Over time, she started her own band along with drummer Darrell Green. One day while touring in Africa with American Music Abroad, a program of the United States Department of State, she received a phone call at 3 o’clock in the morning from the Lincoln Center Jazz Orchestra inviting her to play with them.
Initially shocked that they called her, Camille knew she had a life-changing decision to make. She discussed the offer with her mentors who urged her to take the gig.
Camille has not only worked with the Jazz at Lincoln Center orchestra but has also worked with many jazz and R&B icons, including Wynton Marsalis, George Coleman, and Alicia Keys. Downbeat Magazine has named her a “rising star,” and her rich sound on tenor sax has led others to compare her to greats such as Joe Henderson and Dexter Gordon.
Camille now lives in the New York City area and plays across the globe, continuing to amaze audiences with her vocal and saxophone performances. On May 20, her audience was students at John F. Kennedy Middle School in Northampton; she offered them her skill and knowledge and a performance.
Camille’s visit came as part of the Jazz Artists in the Schools program. For the past year, the Northampton Jazz Festival has been working with Northampton public schools to bring professional jazz musicians in to workshops and clinics. Leaders of the program say it gives young musicians a unique opportunity to learn from and work with acclaimed professionals.
After listening to Camille perform for five to 10 minutes, the students erupted in applause. They then showcased their own talents, performing “Route 66” for her. For the remainder of the 75 minutes they had together, Camille eagerly reinforced that students should focus on three things while playing: the director, the rhythm, and tonal changes.
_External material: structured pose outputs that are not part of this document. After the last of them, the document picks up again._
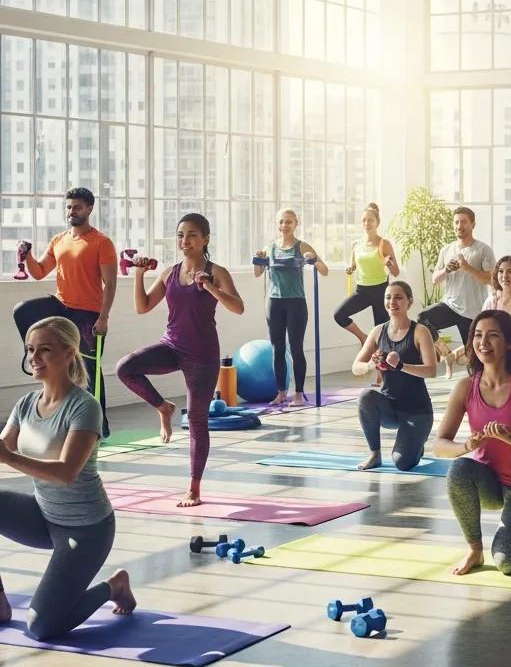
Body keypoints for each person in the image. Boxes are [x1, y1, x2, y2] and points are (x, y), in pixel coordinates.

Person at [0, 317, 135, 640]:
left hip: (87, 529)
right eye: (30, 349)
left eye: (44, 350)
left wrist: (9, 458)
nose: (34, 357)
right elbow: (3, 446)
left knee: (42, 626)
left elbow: (65, 472)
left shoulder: (84, 407)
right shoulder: (26, 403)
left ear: (69, 353)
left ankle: (114, 585)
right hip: (44, 517)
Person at [115, 213, 244, 507]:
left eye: (192, 235)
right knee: (125, 368)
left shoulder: (218, 271)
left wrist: (210, 286)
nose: (185, 241)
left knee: (198, 421)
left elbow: (238, 308)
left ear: (205, 239)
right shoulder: (170, 273)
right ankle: (164, 407)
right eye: (180, 235)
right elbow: (142, 306)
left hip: (203, 356)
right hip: (171, 346)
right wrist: (138, 274)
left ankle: (194, 488)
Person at [433, 311, 511, 577]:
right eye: (478, 335)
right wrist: (467, 446)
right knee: (459, 470)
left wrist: (509, 438)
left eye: (493, 335)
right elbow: (439, 445)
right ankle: (474, 549)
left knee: (507, 563)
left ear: (510, 342)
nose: (483, 342)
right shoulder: (466, 387)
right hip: (491, 484)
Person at [13, 187, 117, 438]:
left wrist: (103, 317)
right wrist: (27, 256)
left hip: (87, 313)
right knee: (22, 311)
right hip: (60, 307)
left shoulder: (101, 242)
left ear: (89, 209)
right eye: (69, 207)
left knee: (92, 371)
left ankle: (100, 428)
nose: (72, 211)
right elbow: (38, 273)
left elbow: (110, 284)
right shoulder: (59, 240)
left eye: (77, 207)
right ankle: (39, 352)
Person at [351, 281, 437, 471]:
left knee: (402, 463)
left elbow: (432, 370)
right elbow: (356, 367)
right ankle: (375, 454)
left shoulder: (420, 332)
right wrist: (370, 365)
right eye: (388, 297)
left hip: (417, 411)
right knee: (366, 396)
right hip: (390, 408)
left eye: (398, 297)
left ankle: (416, 445)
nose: (392, 302)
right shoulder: (378, 331)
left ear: (409, 302)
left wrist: (401, 366)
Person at [253, 208, 328, 406]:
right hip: (274, 302)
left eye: (288, 222)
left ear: (296, 224)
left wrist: (313, 258)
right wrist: (258, 258)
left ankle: (298, 394)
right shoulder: (269, 248)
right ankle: (280, 393)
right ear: (277, 224)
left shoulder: (302, 246)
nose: (284, 225)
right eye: (281, 222)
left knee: (296, 349)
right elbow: (258, 273)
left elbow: (324, 270)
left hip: (296, 302)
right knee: (277, 349)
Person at [419, 207, 496, 378]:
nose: (459, 225)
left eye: (463, 222)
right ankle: (445, 353)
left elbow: (490, 279)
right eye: (456, 222)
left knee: (475, 365)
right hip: (450, 305)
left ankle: (477, 395)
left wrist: (467, 267)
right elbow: (435, 279)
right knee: (423, 319)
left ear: (472, 224)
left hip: (473, 311)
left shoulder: (483, 249)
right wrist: (447, 270)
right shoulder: (447, 250)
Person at [334, 203, 399, 348]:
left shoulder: (384, 244)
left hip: (381, 291)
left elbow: (396, 272)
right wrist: (350, 268)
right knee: (339, 315)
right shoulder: (356, 245)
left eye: (370, 220)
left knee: (383, 336)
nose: (366, 223)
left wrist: (389, 264)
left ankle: (382, 370)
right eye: (364, 220)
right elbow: (354, 265)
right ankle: (364, 338)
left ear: (377, 222)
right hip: (362, 291)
She broke the band into three groups according to the instrument each played—the rhythm and horn sections, and the male vocalist—in order to focus on the improvements needed in each.
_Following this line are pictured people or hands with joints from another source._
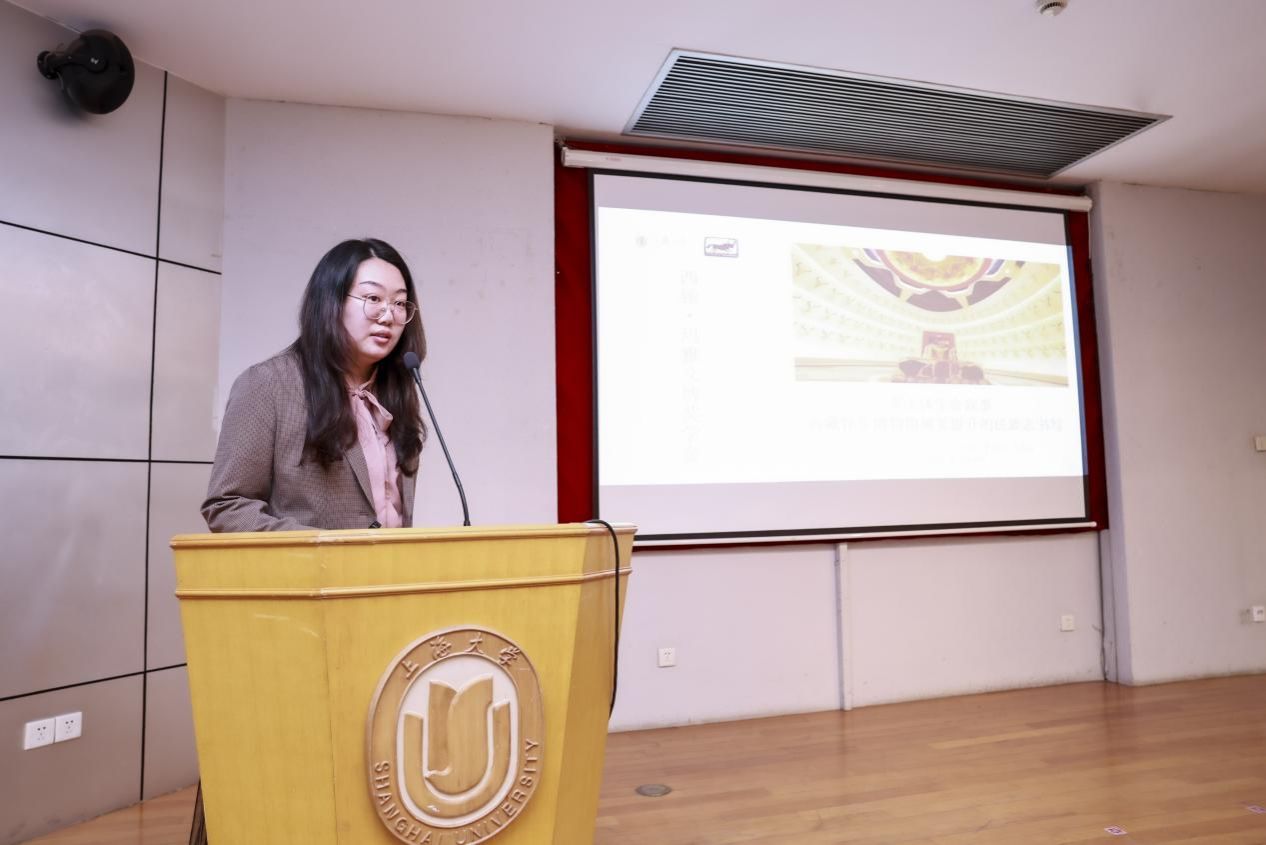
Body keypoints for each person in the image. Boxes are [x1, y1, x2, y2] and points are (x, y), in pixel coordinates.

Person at [201, 237, 427, 533]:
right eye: (373, 299)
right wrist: (323, 548)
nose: (388, 316)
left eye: (399, 303)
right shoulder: (268, 385)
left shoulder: (397, 392)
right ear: (331, 300)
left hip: (390, 565)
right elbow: (227, 506)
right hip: (308, 564)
Camille explained to the rhythm section—two bass guitarists, a pianist, and a drummer—that in order to be the backbone of the band, they have to consistently keep time together while also watching the director for changes in the song. She directed the trumpet and saxophone players to emphasize dynamics and articulation. She added, “When the singer finishes his or her part in the song, you have to play the shout course as if it is the band’s turn to have their moment in the arrangement.”
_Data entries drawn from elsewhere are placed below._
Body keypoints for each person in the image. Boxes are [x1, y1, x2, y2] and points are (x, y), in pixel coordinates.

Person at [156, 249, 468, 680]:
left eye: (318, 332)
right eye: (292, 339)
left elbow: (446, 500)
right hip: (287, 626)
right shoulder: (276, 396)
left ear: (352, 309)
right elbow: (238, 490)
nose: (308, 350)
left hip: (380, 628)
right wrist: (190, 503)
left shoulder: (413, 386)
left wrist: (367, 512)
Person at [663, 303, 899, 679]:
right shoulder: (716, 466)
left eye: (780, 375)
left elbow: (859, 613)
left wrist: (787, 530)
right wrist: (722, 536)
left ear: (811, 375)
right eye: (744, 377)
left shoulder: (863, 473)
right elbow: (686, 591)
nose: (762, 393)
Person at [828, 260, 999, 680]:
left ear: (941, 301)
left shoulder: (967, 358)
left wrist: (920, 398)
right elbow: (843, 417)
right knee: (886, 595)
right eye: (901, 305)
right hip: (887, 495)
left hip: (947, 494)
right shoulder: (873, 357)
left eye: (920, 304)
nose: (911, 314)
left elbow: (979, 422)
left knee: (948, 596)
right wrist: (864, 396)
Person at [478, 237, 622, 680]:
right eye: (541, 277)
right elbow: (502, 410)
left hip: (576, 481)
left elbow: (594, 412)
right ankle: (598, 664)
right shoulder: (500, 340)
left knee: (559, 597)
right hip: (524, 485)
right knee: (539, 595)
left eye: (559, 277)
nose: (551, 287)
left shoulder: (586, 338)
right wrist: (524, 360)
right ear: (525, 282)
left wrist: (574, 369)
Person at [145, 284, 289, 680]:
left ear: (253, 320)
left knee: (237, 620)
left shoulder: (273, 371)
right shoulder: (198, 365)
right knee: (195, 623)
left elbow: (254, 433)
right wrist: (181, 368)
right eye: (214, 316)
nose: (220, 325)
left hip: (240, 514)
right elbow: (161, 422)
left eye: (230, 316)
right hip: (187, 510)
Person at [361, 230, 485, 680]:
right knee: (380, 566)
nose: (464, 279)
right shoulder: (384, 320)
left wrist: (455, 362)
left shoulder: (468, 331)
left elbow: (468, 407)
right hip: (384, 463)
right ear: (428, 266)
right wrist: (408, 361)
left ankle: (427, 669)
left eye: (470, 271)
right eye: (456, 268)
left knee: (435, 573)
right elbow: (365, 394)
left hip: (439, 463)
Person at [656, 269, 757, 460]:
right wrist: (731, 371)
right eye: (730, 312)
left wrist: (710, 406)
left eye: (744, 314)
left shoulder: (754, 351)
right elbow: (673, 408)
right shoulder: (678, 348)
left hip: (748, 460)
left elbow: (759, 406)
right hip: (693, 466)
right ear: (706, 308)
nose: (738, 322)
“What does the singer do?” Camille asked the class. She then explained that the singer tells the story, and that each section tells the story in a different way. Camille encouraged the school band’s vocalist to add his own flair in telling the story of “Route 66.”
Camille led the group with seeming ease, quickly forming a good rapport with the students. As she worked with each section of the band, the other young musicians listened attentively, nodding their heads in agreement when Camille spoke to them. It was clear she commanded their respect.
The Jazz program at JFK Middle School has grown considerably under the direction of Claire-anne Williams. Starting with 15 students when it was created 13 years ago, the program now consists of 50 students and two separate bands under Williams’ direction.
Camille is the last guest artist the students will work with through the Jazz Artists in the Schools program until mid November at JFK and then at Northampton High School on December 2-3 with trombonist and educator Steve Davis.